_Text section_:
-.-.-
Call Center Industry 2022 FCR Benchmark Results

May 11, 2022 | 6min read

What is a Good FCR Rate?

Before we share "what is a good First Call Resolution (FCR) rate insights," we need to emphasize the importance of FCR. The FCR metric should be considered the most important call center metric of all metrics and KPIs due to the positive impact on a call center's operating cost efficiency and customer service delivery effectiveness. As a result, FCR is the most-watched call center industry metric.

At SQM Group, the question we get asked from our clients the most when we measure their call center's customer service is "what is a good FCR rate?" Based on measuring and benchmarking over 500 leading North American call centers for 25 years, our view using the post-call surveying method is that a good FCR rate standard is 70% to 79%. Call centers with a FCR rate of 69% or below are considered at the low end and need to improve their FCR performance. However, the world-class FCR rate standard is 80% or higher, and many call centers strive to achieve it.
-.-.-
_Records shown_:
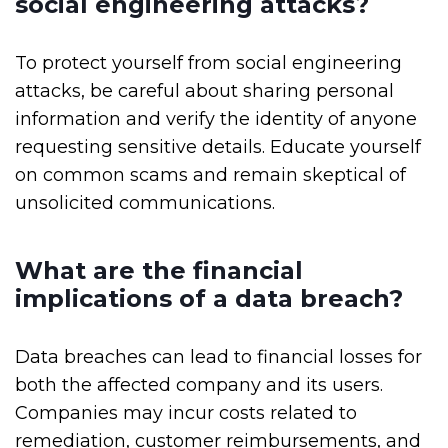
social engineering attacks?
To protect yourself from social engineering
attacks, be careful about sharing personal
information and verify the identity of anyone
requesting sensitive details. Educate yourself
on common scams and remain skeptical of
unsolicited communications.
What are the financial
implications of a data breach?
Data breaches can lead to financial losses for
both the affected company and its users.
Companies may incur costs related to
remediation, customer reimbursements, and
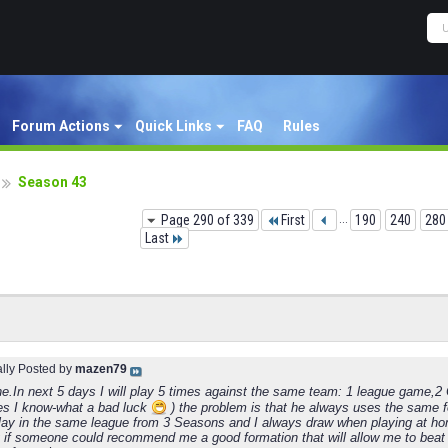
Forum Actions
Quick Links
FAQ
Rules
Season 43
Page 290 of 339
First
...
190
240
280
Last
ally Posted by
mazen79
ne.In next 5 days I will play 5 times against the same team: 1 league game,
es I know-what a bad luck
) the problem is that he always uses the same f
lay in the same league from 3 Seasons and I always draw when playing at ho
 if someone could recommend me a good formation that will allow me to beat 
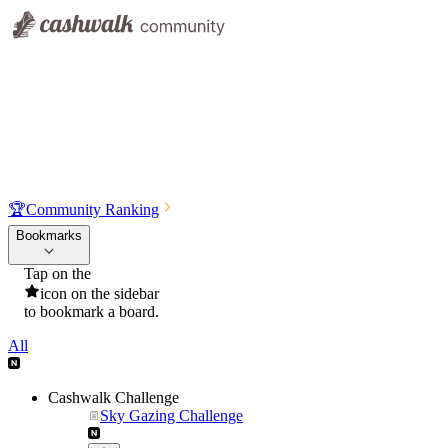
🏆
Community Ranking
Bookmarks
Tap on the
icon on the sidebar
to bookmark a board.
All
Cashwalk Challenge
Sky Gazing Challenge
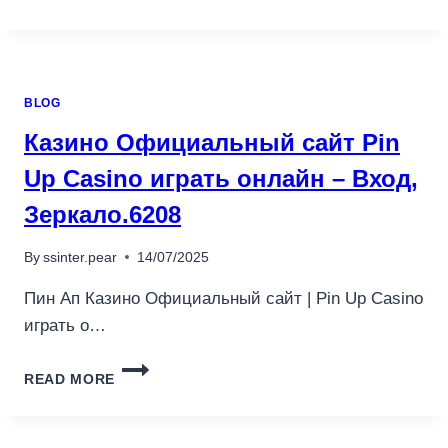
KASYNA
ONLINE
W
POLSCE
W
BLOG
2025.4809
Казино Официальный сайт Pin
Up Casino играть онлайн – Вход,
Зеркало.6208
By
ssinter.pear
14/07/2025
Пин Ап Казино Официальный сайт | Pin Up Casino
играть о…
КАЗИНО
READ MORE
ОФИЦИАЛЬНЫЙ
САЙТ
PIN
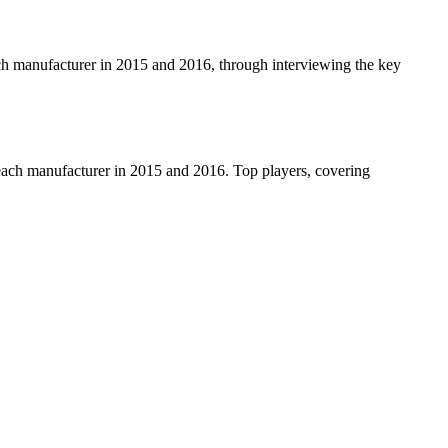
each manufacturer in 2015 and 2016, through interviewing the key
r each manufacturer in 2015 and 2016. Top players, covering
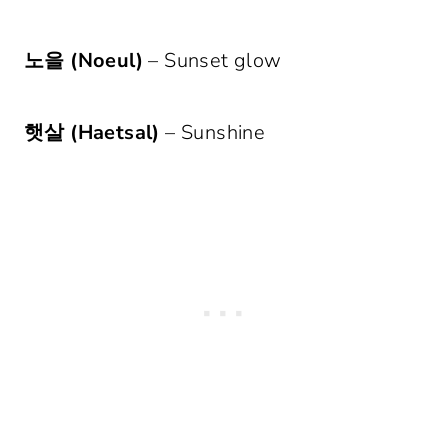
노을 (Noeul)
– Sunset glow
햇살 (Haetsal)
– Sunshine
-.-.-
_Things to do_:
• 1. According to the FCR benchmark text, what FCR rate is the world-class standard?
• 2. Reproduce the passage of the FCR benchmark text starting with "Before we share" and going on through "center industry metric.".

_Outputs for the tasks_:
• 1. An FCR rate of 80% or higher.

• 2.
Before we share "what is a good First Call Resolution (FCR) rate insights," we need to emphasize the importance of FCR. The FCR metric should be considered the most important call center metric of all metrics and KPIs due to the positive impact on a call center's operating cost efficiency and customer service delivery effectiveness. As a result, FCR is the most-watched call center industry metric.